What this task involves:
Copy every entry below verbatim, except for images.

Available data:

▼▼▼

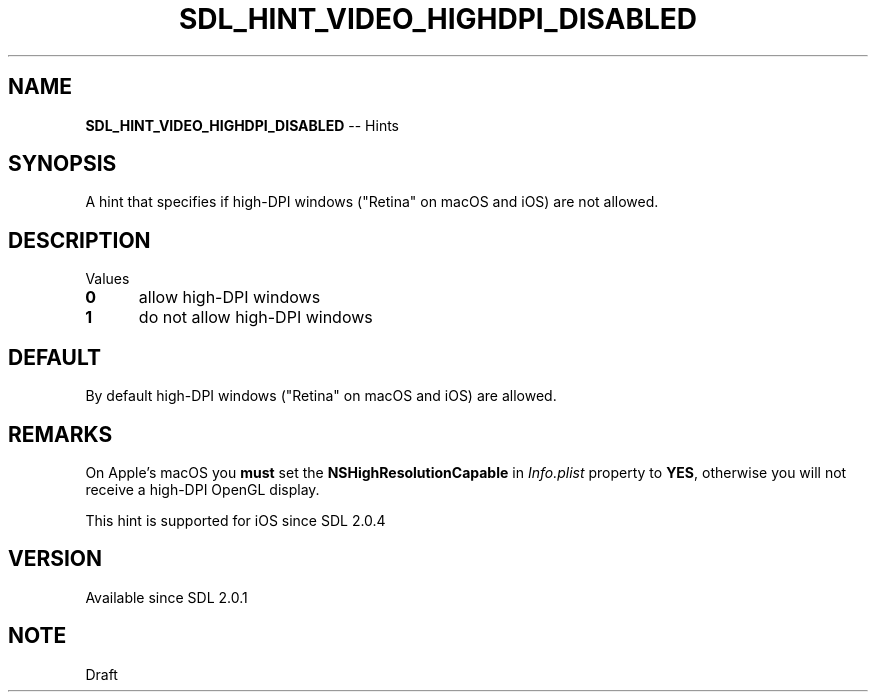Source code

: .TH SDL_HINT_VIDEO_HIGHDPI_DISABLED 3 "2018.08.14" "https://github.com/haxpor/sdl2-manpage" "SDL2"
.SH NAME
\fBSDL_HINT_VIDEO_HIGHDPI_DISABLED\fR -- Hints

.SH SYNOPSIS
A hint that specifies if high-DPI windows ("Retina" on macOS and iOS) are not allowed.

.SH DESCRIPTION
Values
.TP 5
.BI 0
allow high-DPI windows
.TP
.BI 1
do not allow high-DPI windows

.SH DEFAULT
By default high-DPI windows ("Retina" on macOS and iOS) are allowed.

.SH REMARKS
On Apple's macOS you \fBmust\fR set the \fBNSHighResolutionCapable\fR in \fIInfo.plist\fR property to \fBYES\fR, otherwise you will not receive a high-DPI OpenGL display.
.PP
This hint is supported for iOS since SDL 2.0.4

.SH VERSION
Available since SDL 2.0.1

.SH NOTE
Draft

▲▲▲

Solution:
Source code

: .TH SDL_HINT_VIDEO_HIGHDPI_DISABLED 3 "2018.08.14" "https://github.com/haxpor/sdl2-manpage" "SDL2"
.SH NAME
\fBSDL_HINT_VIDEO_HIGHDPI_DISABLED\fR -- Hints

.SH SYNOPSIS
A hint that specifies if high-DPI windows ("Retina" on macOS and iOS) are not allowed.

.SH DESCRIPTION
Values
.TP 5
.BI 0
allow high-DPI windows
.TP
.BI 1
do not allow high-DPI windows

.SH DEFAULT
By default high-DPI windows ("Retina" on macOS and iOS) are allowed.

.SH REMARKS
On Apple's macOS you \fBmust\fR set the \fBNSHighResolutionCapable\fR in \fIInfo.plist\fR property to \fBYES\fR, otherwise you will not receive a high-DPI OpenGL display.
.PP
This hint is supported for iOS since SDL 2.0.4

.SH VERSION
Available since SDL 2.0.1

.SH NOTE
Draft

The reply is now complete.